Thanks for your input, this is very helpful. Your proposed "initialize first, compute second" model is what I expected based on the Pipeline class you described.

I very much agree that enforcing one-to-one or one-to-many mappings are important. I implemented something similar in my own data fusion workflow, which basically consisted of three steps/functions:

@jillianderson8 and I had decided not to include the ranking/refining stages in the Fuse class, because we figured that restricting its scope to "fuse and resolve conflicts" would be higher cohesion. On the other hand, we think that enforcing mapping is a very important feature, and we would defer to you if you think it fits in the Fuse class.

Going forward, I'll plan to implement Fuse as we've discussed. For now, I will assume that we will include mapping enforcement in Fuse and design the internal interface to support this, and wait to hear whether you think that mapping enforcement fits in Fuse.

joelbecker commented 7 years ago

@J535D165 As I've done more thinking about this, I've realized that this proposed workflow would not handle the case where one wants to integrate a cluster of candidate links into the same record in the fused data set? I have found a number of good resources (e.g. http://ilpubs.stanford.edu:8090/856/1/2007-24.pdf, http://www.bioinf.at/teaching/ss2011/pr-pr5h/data_fusion_a1-bleiholder.pdf, https://edoc.hu-berlin.de/bitstream/handle/18452/3112/197.pdf?sequence=1&isAllowed=y) and so will do more reading before I begin to better understand the entity resolution problem. My main concern is that I don't want our implementation to close the door on advanced data fusion techniques. I'll keep you posted as I learn more.

Edit:

@J535D165 I re-read your earlier message, and realize that I had missed your comments on data fusion for deduplication, which is equivalent to my concerns about clustered candidate links. I agree that this question can be deferred until we find suitable algorithms for identifying clusters.

Starting the Fuse class, I will do my best to design it in an extensible way, so that we could add deduplication/cluster fusion in the future. I'm leaning towards separating these approaches into LinkFuse and ClusterFuse subclasses, where LinkFuse chooses/fuses individual candidate links (e.g. for linking two data frames) and ClusterFuse implements some cluster detection algorithm (e.g. for deduplication). FuseCore would contain conflict resolution functions which can resolve conflicts between an arbitrary number of values, and would be suitable to either approach.

J535D165 commented 7 years ago

Thanks for your thoughts about the Fuse part. Making an inherited Fuse class for linking and clustering sounds good. In my opinion, this is the best place to do the mapping.

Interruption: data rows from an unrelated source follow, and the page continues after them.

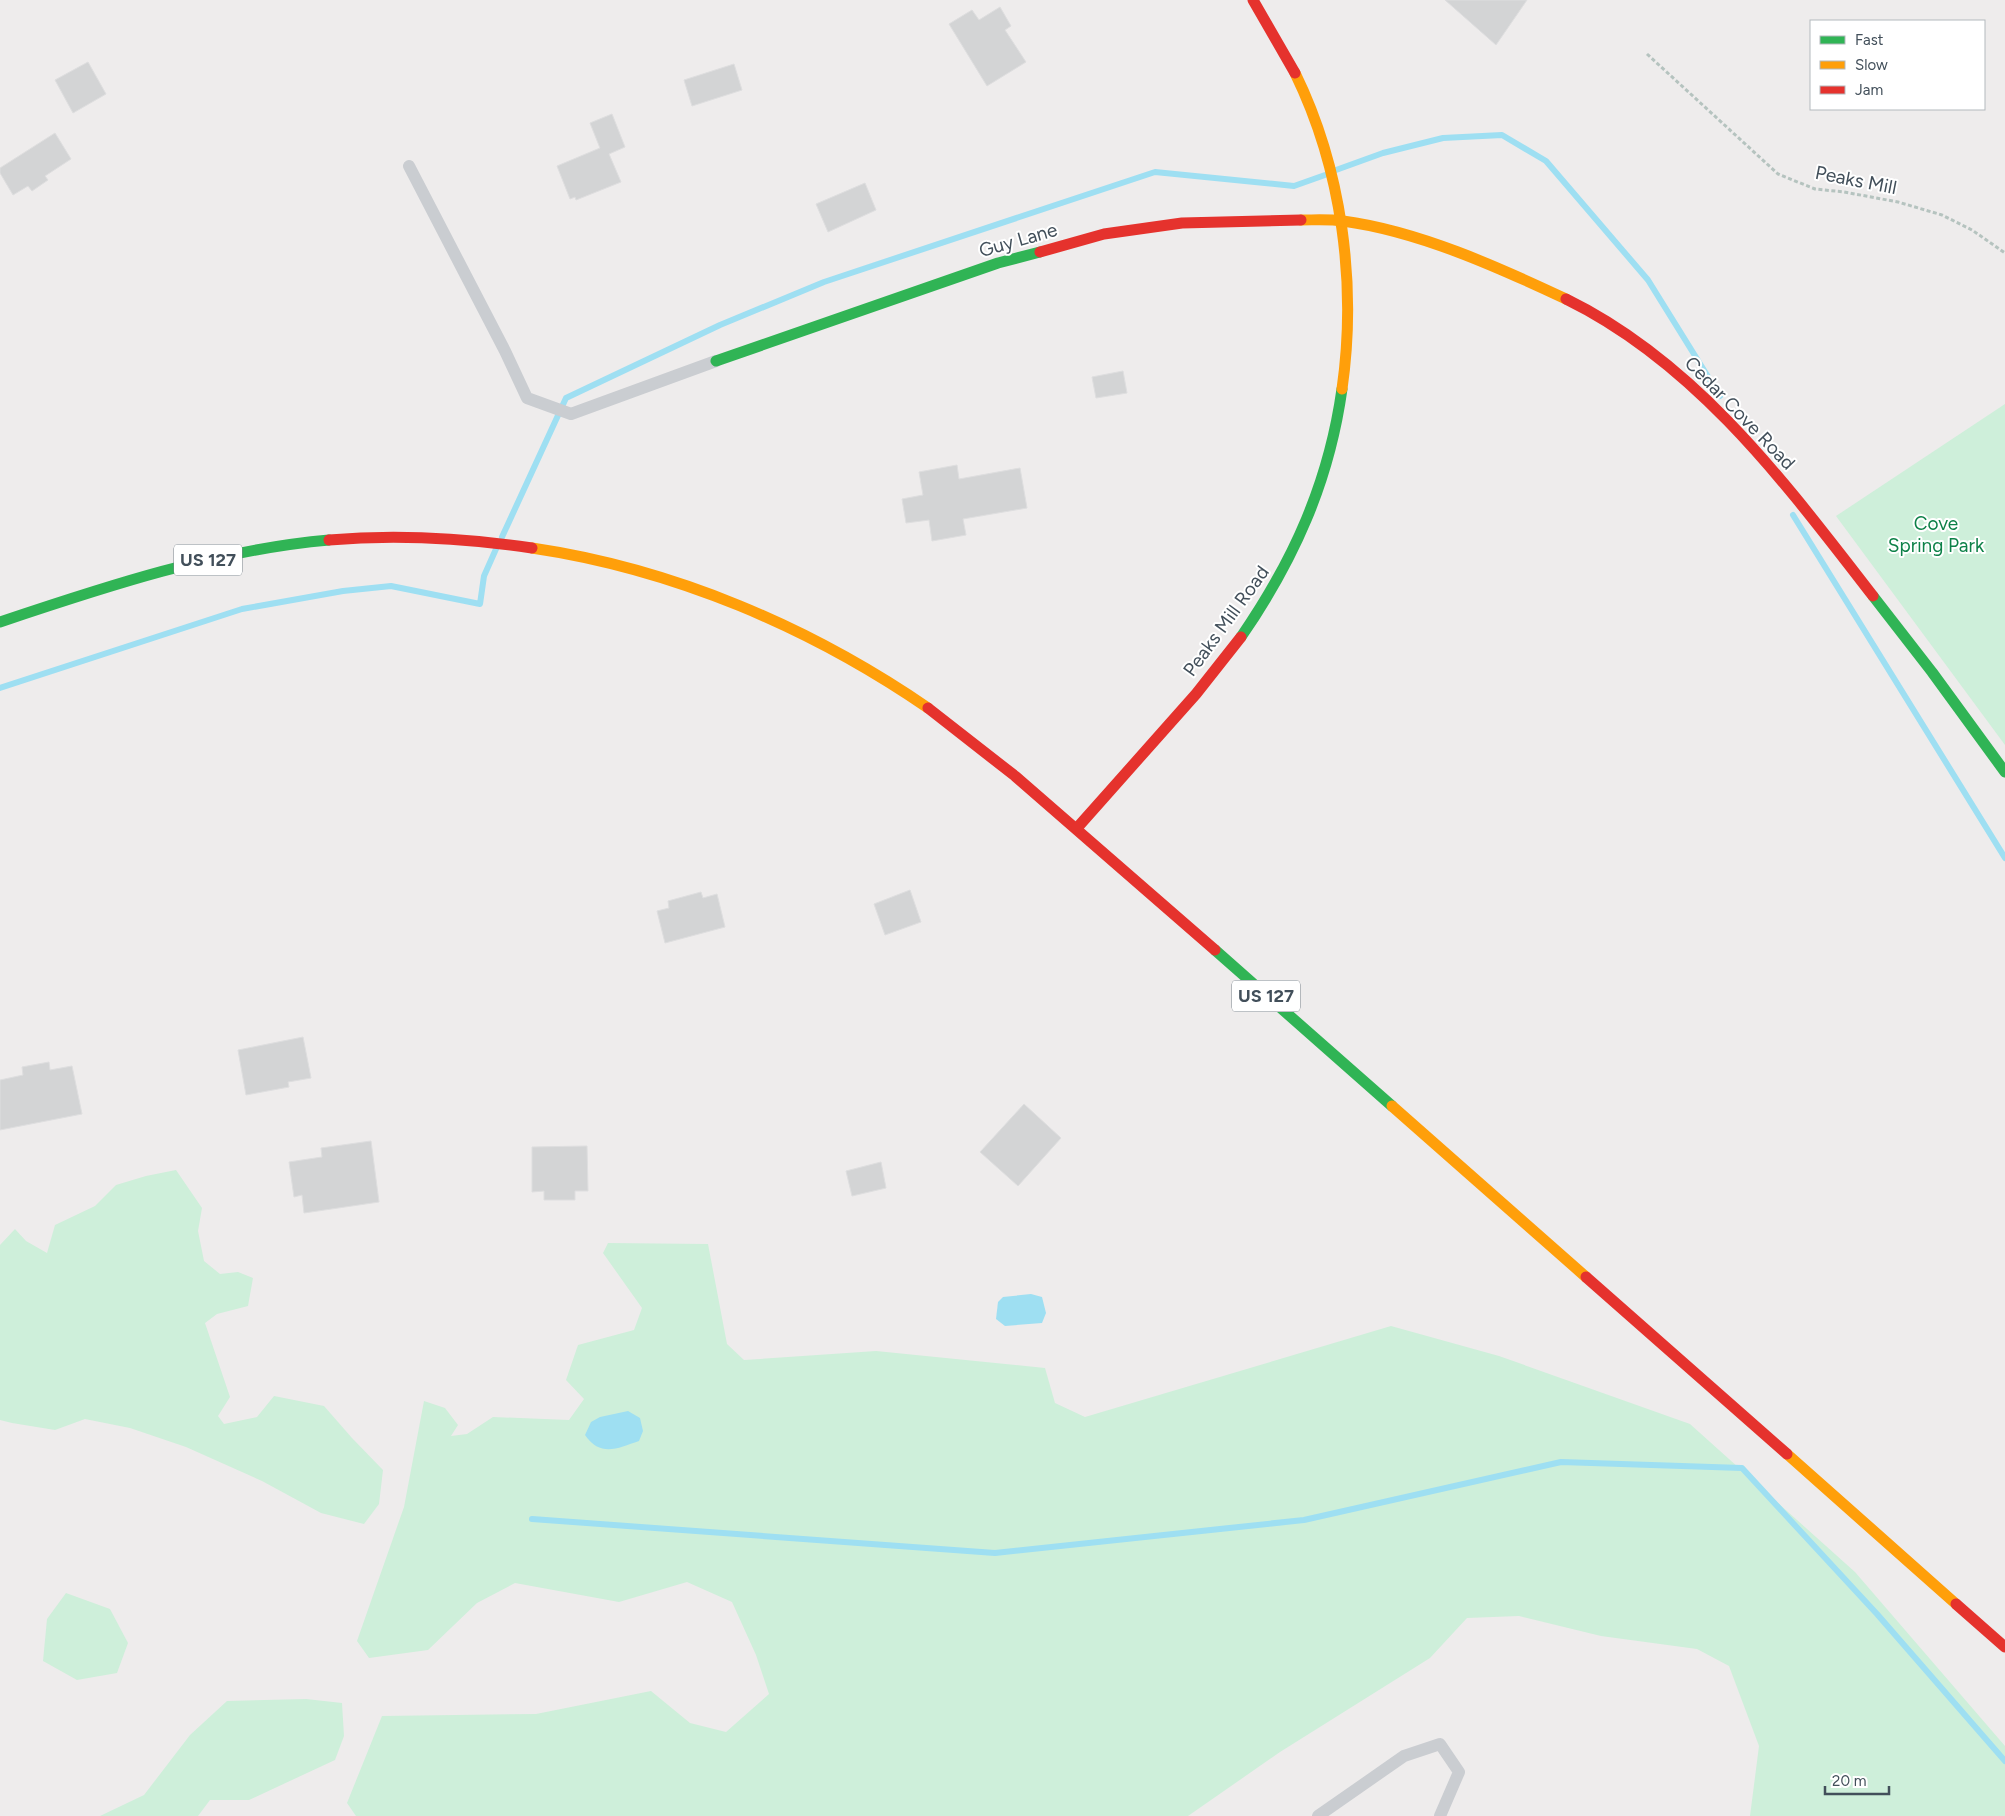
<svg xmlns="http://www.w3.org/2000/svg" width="2005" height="1816" font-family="Figtree,sans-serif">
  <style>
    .green { fill: #ceefda }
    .water { fill: #9edff2 }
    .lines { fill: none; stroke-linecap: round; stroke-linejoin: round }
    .stream { stroke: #9edff2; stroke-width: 6 }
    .building { fill: #d3d4d5; stroke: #dededf }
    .path { stroke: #b5c3bf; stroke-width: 3; stroke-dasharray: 4 2.5; stroke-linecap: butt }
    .lane { stroke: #cacdd1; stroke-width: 12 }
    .fast { stroke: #30b455; stroke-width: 11 }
    .slow { stroke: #ff9f0a; stroke-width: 11 }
    .jam { stroke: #e5322d; stroke-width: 11 }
    .labels { text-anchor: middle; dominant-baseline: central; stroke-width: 4; stroke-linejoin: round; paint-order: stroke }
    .shield { fill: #fff; stroke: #7b848c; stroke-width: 1 }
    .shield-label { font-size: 18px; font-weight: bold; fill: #424f5a }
    .street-label { font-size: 19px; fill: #424f5a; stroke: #fff }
    .park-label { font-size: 19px; fill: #0d8148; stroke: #fff }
  </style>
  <rect width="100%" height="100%" fill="#eeecec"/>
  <g class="green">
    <path d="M 2005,404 L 2005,745 L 1836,516 Z"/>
    <path d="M 176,1170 L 202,1208 L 198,1231 L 204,1261 L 220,1274 L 238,1272 L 253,1278 L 248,1306 L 217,1314 L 205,1323 L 230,1397 L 218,1416 L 224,1424 L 257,1417 L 274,1396 L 324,1406 L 352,1438 L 383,1470 L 379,1504 L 364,1524 L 321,1513 L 262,1481 L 186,1447 L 130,1428 L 85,1419 L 55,1430 L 12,1423 L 0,1420 L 0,1245 L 15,1229 L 26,1241 L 47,1253 L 55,1225 L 95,1206 L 116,1185 L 146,1176 Z"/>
    <path d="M 608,1243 L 708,1244 L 727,1344 L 744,1360 L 876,1351 L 1045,1368 L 1055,1403 L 1085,1417 L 1391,1326 L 1499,1356 L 1690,1424 L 1855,1572 L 2005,1746 L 2005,1816 L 1750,1816 L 1759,1746 L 1729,1666 L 1697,1649 L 1601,1636 L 1519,1616 L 1467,1618 L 1430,1658 L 1280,1752 L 1188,1816 L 356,1816 L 347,1803 L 382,1716 L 536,1714 L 651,1691 L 690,1723 L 726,1732 L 769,1694 L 756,1655 L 732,1602 L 687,1582 L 619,1602 L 515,1583 L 477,1603 L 428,1650 L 369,1658 L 357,1641 L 404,1507 L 424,1401 L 445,1408 L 458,1425 L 451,1436 L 467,1434 L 493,1417 L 569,1420 L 584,1399 L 566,1380 L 578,1345 L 634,1330 L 642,1308 L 603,1253 Z"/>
    <path d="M 66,1593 L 110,1609 L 128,1643 L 117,1673 L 77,1680 L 43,1661 L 47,1619 Z"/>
    <path d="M 306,1699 L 342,1703 L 344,1736 L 335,1760 L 249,1800 L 210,1800 L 198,1816 L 100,1816 L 144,1795 L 190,1735 L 227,1701 Z"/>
  </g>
  <g class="water">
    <path d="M 1031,1294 L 1042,1297 L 1046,1313 L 1042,1323 L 1005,1326 L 996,1319 L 998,1302 L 1003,1297 Z"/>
    <path d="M 628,1411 L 640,1418 L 643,1431 L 639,1441 C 618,1448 601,1458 585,1435 L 591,1422 L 600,1417 Z"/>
  </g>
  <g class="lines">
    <g class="stream">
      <path d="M 1336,170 L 1383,153 L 1443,138 L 1502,135 L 1546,161 L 1648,280 L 1720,396"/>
      <path d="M 1793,515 L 2005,858"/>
      <path d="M 502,537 L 566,398 L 720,325 L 824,282 L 1155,172 L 1294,186 L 1325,175"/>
      <path d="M 0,688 L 242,609 L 343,591 L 391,586 L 480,604 L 484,576 L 496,549"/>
      <path d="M 532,1519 L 995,1553 L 1304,1520 L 1561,1462 L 1742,1468 L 1877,1614 L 2005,1761"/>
    </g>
  </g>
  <g class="building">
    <path d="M 1445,0 L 1527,0 L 1496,45 Z"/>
    <path d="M 1000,7 L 1011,26 L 1005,30 L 1026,62 L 987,86 L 949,24 L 972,10 L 979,20 Z"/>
    <path d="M 88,62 L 106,94 L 73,113 L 55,80 Z"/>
    <path d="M 734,64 L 742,90 L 692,106 L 684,80 Z"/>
    <path d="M 612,114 L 625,147 L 609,154 L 621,182 L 576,200 L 575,197 L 570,199 L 557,166 L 600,148 L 590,123 Z"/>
    <path d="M 55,133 L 71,159 L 45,176 L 48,180 L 32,191 L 28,186 L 13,195 L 0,173 L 0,168 Z"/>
    <path d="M 865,183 L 876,210 L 828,232 L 816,204 Z"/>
    <path d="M 1123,371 L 1127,393 L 1096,398 L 1092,377 Z"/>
    <path d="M 957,465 L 959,479 L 1020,468 L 1027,508 L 963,519 L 966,535 L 932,541 L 929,520 L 906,523 L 902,499 L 923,495 L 919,472 Z"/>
    <path d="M 910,890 L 921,922 L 885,935 L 874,904 Z"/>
    <path d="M 701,892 L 703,898 L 717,894 L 725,927 L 665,943 L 657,911 L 669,908 L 668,901 Z"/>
    <path d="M 303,1037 L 311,1078 L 288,1082 L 289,1087 L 246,1095 L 238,1050 Z"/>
    <path d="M 49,1062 L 50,1070 L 72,1066 L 82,1114 L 0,1130 L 0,1080 L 23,1075 L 22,1067 Z"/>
    <path d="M 1024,1104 L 1061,1138 L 1018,1186 L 980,1152 Z"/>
    <path d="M 371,1141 L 379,1202 L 304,1213 L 302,1195 L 294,1197 L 289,1162 L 322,1157 L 321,1148 Z"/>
    <path d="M 587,1146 L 588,1191 L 575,1191 L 575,1200 L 544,1200 L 544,1191 L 532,1192 L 532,1147 Z"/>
    <path d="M 881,1162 L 886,1188 L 852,1196 L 846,1171 Z"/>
  </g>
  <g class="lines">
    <path class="path" d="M 1647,54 L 1778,174 L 1815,189 L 1844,192 L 1898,202 L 1942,215 L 1972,230 L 2005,253"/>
    <g class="lane">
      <path d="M 409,166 L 505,351 L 527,398 L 571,414 L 716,361"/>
      <path d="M 1318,1816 L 1404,1756 L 1440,1744 L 1459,1772 L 1440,1816"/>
    </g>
    <g class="fast">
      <path d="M 716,361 L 998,263 L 1040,252"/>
      <path d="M 1873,596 L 1932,672 L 2005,772"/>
      <path d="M 0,622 C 107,586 216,550 329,540"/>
      <path d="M 1241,637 C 1294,560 1329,482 1342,389"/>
      <path d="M 1215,950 L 1392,1106"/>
    </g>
    <g class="slow">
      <path d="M 1295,73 C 1342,169 1357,284 1342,389"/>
      <path d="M 1301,220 C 1315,220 1329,219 1343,221 C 1418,231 1498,267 1566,299"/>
      <path d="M 532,548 C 674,569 810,627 928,708"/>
      <path d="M 1392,1106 L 1586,1277"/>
      <path d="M 1787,1454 L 1956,1604"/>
    </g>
    <g class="jam">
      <path d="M 1253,0 L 1295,73"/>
      <path d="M 1040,252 L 1104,234 L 1182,223 L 1301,220"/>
      <path d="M 1566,299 C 1697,363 1786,484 1873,596"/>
      <path d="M 329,540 C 398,534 464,538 532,548"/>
      <path d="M 928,708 L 1015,776 L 1215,950"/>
      <path d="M 1077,828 L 1196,694 L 1241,637"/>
      <path d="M 1586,1277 L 1787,1454"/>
      <path d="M 1956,1604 L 2005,1647"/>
    </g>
  </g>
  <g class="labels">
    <g class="shield">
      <rect x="174" y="544.5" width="68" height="31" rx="4"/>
      <rect x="1232" y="980.5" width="68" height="31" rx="4"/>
    </g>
    <g class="shield-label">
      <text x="208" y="560">US 127</text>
      <text x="1266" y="996">US 127</text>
    </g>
    <g class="street-label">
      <text transform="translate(1856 180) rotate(11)">Peaks Mill</text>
      <text transform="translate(1018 240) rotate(-16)">Guy Lane</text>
      <text transform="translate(1740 413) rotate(46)">Cedar Cove Road</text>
      <text transform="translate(1226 621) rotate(-54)">Peaks Mill Road</text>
    </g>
    <g class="park-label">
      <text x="1936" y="523">Cove<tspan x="1936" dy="22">Spring Park</tspan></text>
    </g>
  </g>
  <rect x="1810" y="20" width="175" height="90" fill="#ffffff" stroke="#b3b9bd"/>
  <rect x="1820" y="36" width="25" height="8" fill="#30b455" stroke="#b3b9bd"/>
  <text x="1855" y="45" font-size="15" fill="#424f5a">Fast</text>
  <rect x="1820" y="61" width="25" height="8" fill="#ff9f0a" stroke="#b3b9bd"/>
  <text x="1855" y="70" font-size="15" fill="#424f5a">Slow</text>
  <rect x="1820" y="86" width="25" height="8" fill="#e5322d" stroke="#b3b9bd"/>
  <text x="1855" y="95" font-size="15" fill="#424f5a">Jam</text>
  <path d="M1825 1786v8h64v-8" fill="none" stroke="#424f5a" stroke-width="2.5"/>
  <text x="1832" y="1786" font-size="15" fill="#424f5a" stroke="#ffffff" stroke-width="4" paint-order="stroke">20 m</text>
</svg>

For now, the most valuable additions are the fuse algorithms themselves. The current idea about the design of the Fuse class can be a good starting point.

jpweytjens commented 5 years ago

Has any progress been made on the Fuse class? If not, I would like to help where possible to add this functionality.

jpweytjens commented 5 years ago

I'm curious to what extent the NetworkX package can be used to implement some of the linking strategies?

For example, if one wants to link two databases in a one-to-one fashion, it might be possible to use the bipartite graph matching algorithms provided by NetworkX. I'm going to experiment with this and I will create a PR if this works.

Which other linking or deduplication strategies are interesting enough to implement (with help of the NetworkX package)?